3. Clothing: ascertain the weather of your destination. But bring jacket, umbrella, sunglasses, hat and comfortable shoes. Rain or shine, the tour goes on!

4. Baggage: 1 checked in of not more than 20 kilos. Remember you are going to buy souvenirs and other items, so think of your return flight. 1 handcarried that is light.

5. Hotels: usually checking in is by the tour guide, together with your baggages. Be always with the group in the lobby for the instructions. But in checking out, make sure that your baggage is placed in the bus. Return the room key to the reception desk.

6. Regarding water: you will be informed if water is safe for drinking. Provide with a small bottle for mineral water during the pilgrimage.

7. As chaplain, prepare ahead of time the copies of prayers which you will think the pilgrims will need: the Angelus, the Mysteries of the Rosary and the prayers used like the “O my Jesus” after the Glory be, the litany and prayer, the Hail, Holy Queen, etc. I also provided them copies for the morning and evening prayers for each day. Also, the Way of the Cross. The Mass formularies and a small mass kit. In Israel there is no need for Mass kit and vestments. The proper Mass formularies and readings are in the local missal. But you may have to prepare the Prayer of the Faithful. But be ready to celebrate the Mass in the hotel if unable to get a reservation in the holy places. The Mass kit will be needed outside of Israel.

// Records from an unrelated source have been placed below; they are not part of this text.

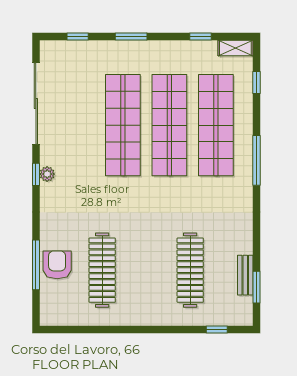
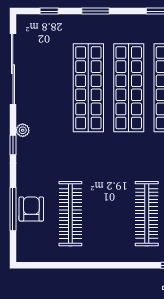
window: (36, 174) -> (13, 145), moved

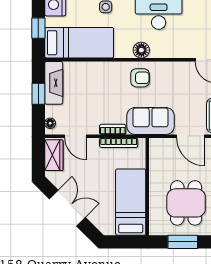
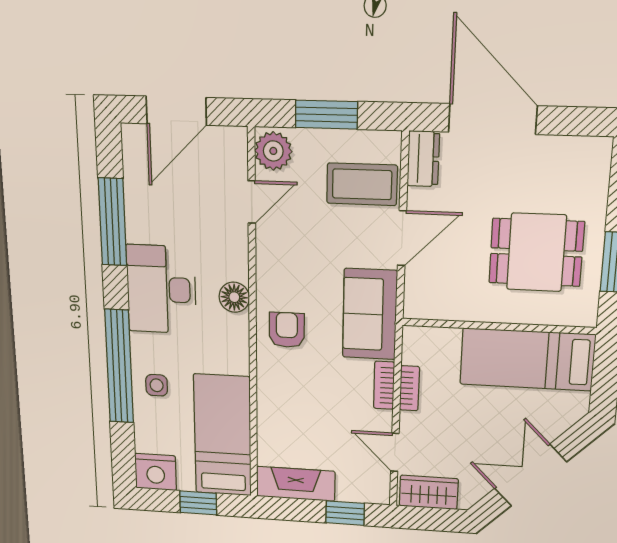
floor lamp: (141, 50) -> (234, 297), moved
window: (38, 94) -> (345, 513), moved
floor lamp: (50, 123) -> (370, 495), removed
door: (76, 136) -> (395, 452), swing flipped
bookcase: (119, 143) -> (409, 388), width x0.64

8. Regarding the prayers, a booklet would be preferable. But for this occasion I produced the common prayers on one page and the Way of the Cross on a separate sheet. Then I distributed every morning the prayers for the day.


I have descriptions of most of the places to be visited, courtesy of guide books. I also prepared possible reflections on each site. I omitted them in this account for brevity sake. But if you will be a pilgrimage chaplain, I will be more than willing to assist you in orienting you to the place and to the preparations.